The slow market melt remains, eh? Our house remains U.S. markets and growth equity oriented. I surely don't know where the money is hiding, at this moment; but there remains too much "hot" money looking for a home, at this point, IMHO. As to how much of a sell down is needed to bring the money back into the equity markets, I don't know.......the magic 8 ball is still awaiting repair parts. I do review technical data as to 14 day relative strength to discover what areas are moving towards or are at a "30" reading, which attempts to indicate an oversold or buy area for whatever is being reviewed.
The "red" remark is relative to the first set of data for global markets, as one scrolls down.

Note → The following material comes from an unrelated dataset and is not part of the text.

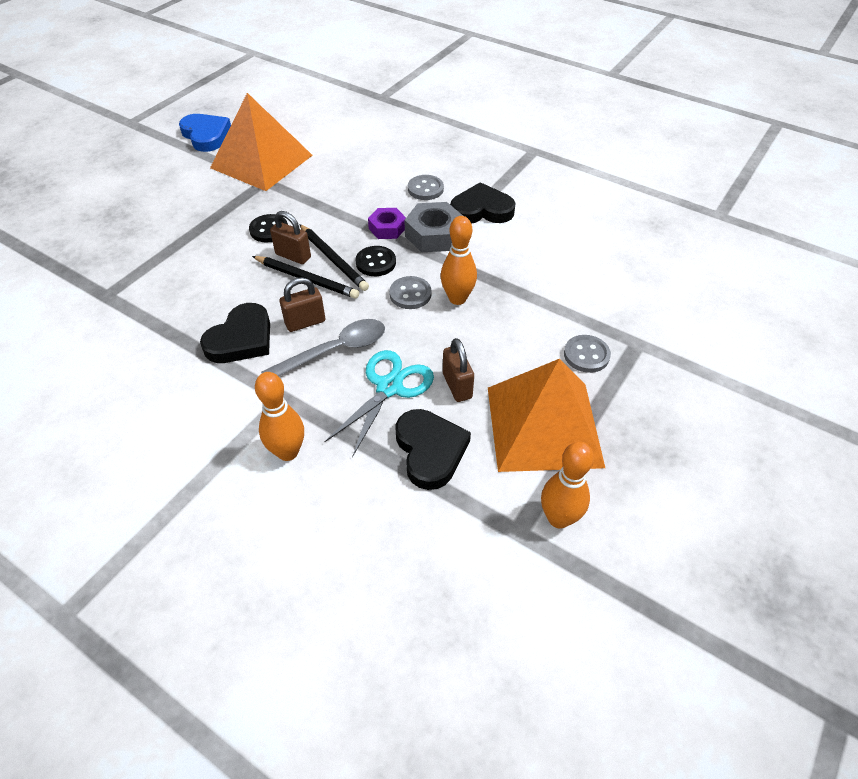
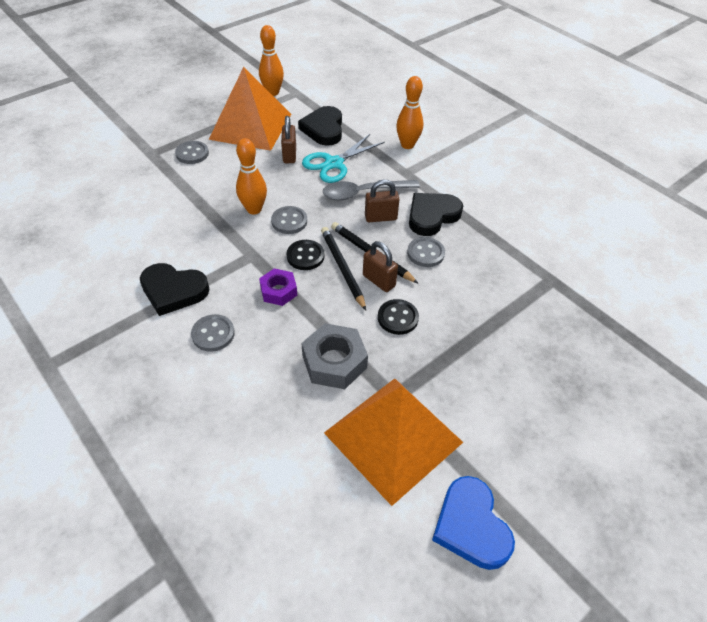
camera: 165 degrees left, 0 degrees up
grey nut [404,202,463,252] -> grey nut moved to [302,323,368,389]
none -> grey button [407,237,445,267]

The clock icon at the right edge indicates full open trading. One will also see the blinking of a line, as market numbers change.

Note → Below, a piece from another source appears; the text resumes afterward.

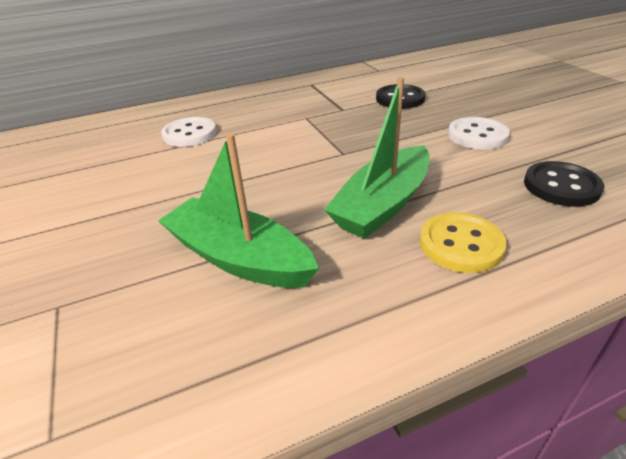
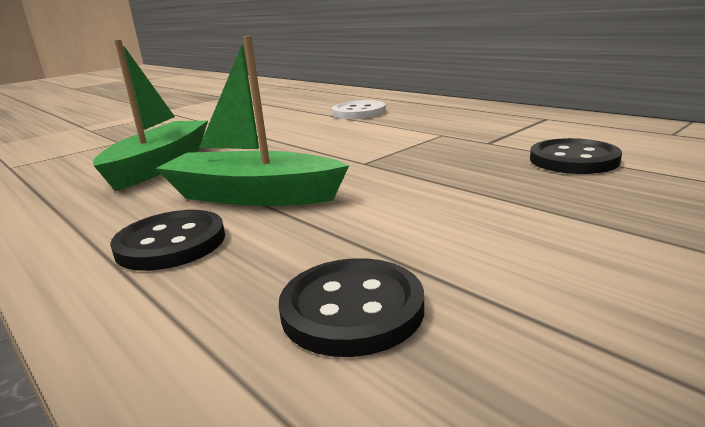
camera: 70 degrees right, 15 degrees down
yellow button [420,212,507,273] -> black button [110,210,225,271]
white button [448,117,510,149] -> none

Global Futures and Active/Open Markets
NOTE: I'll add FINVIZ, mixed markets.
AND Global etf's, multi-sectors, active real time changes through a trading day.

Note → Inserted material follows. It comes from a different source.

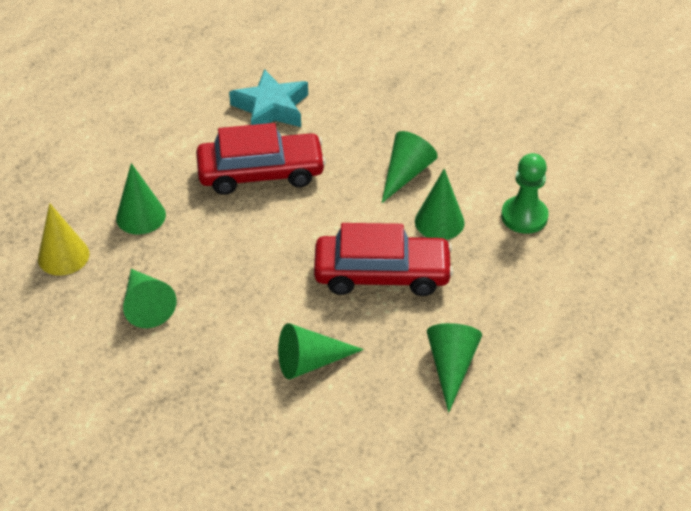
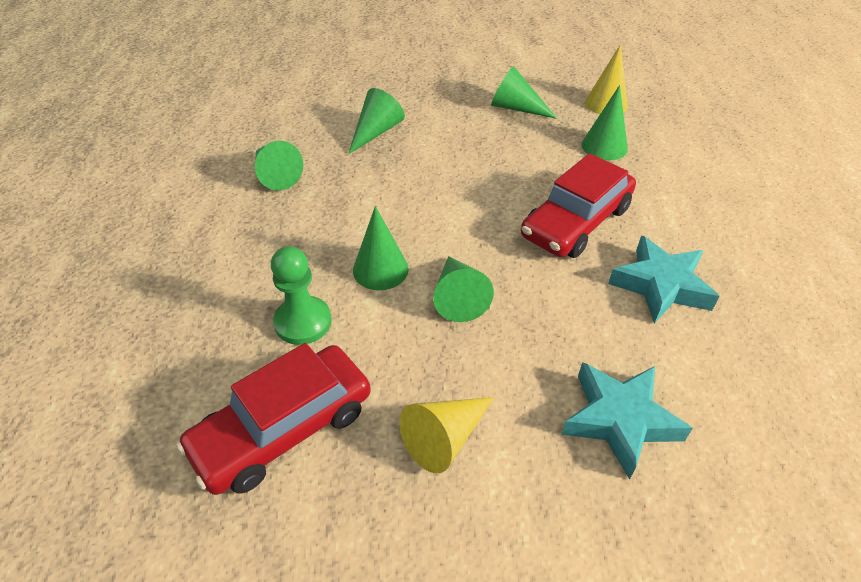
camera: 140 degrees right, 0 degrees up
red car [314,223,454,296] -> red car moved to [176,343,371,495]
none -> yellow cone [399,397,494,473]
none -> turquoise star [561,362,693,480]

About a 1.5% dip today across most markets mid morning. Oil is very hot due to tensions in the Middle East and over Ukraine. Gold’s flat, but silver shot up. SLV was more than 2% higher last look. Bonds are getting the blame. 10 year was up to 1.85% last night. Suspect it will drop back by day’s end.
I’m watching ARKK to see if its steep dive will level off before it crashes and burns. But it’s down more than the average market loss today. To some extent I think money has been rushing to perceived “safer” investments (ie from aggressive growth and tech to value and preferred stocks). Might be the right move. But it might also be akin to seeking safety on a sinking ship by climbing to the upper levels.
For the literary minded, one of my favorite Hemingway passages:
“Once in camp I put a log on a fire and it was full of ants. As it commenced to burn, the ants swarmed out and went first toward the center where the fire was; then turned back and ran toward the end. When there were enough on the end they fell off into the fire. Some got out, their bodies burnt and flattened, and went off not knowing where they were going. But most of them went toward the fire and then back toward the end and swarmed on the cool end and finally fell off into the fire. I remember thinking at the time that it was the end of the world and a splendid chance to be a messiah and lift the log off the fire and throw it out where the ants could get off onto the ground. But I did not do anything but throw a tin cup of water on the log, so that I would have the cup empty to put whiskey in before I added water to it. I think the cup of water on the burning log only steamed the ants.”
What I find funny is when someone "knows" the reason why it went down. So many predictions by so many "experts" have been wrong(link).
So why did stocks go down? The only true reason is because there are more sellers than buyers.
What a great post today! I needed that. Hemingway fireside read....just to forget about the red today. Thanks! This longneck is for you, Bro.....and the second one, too!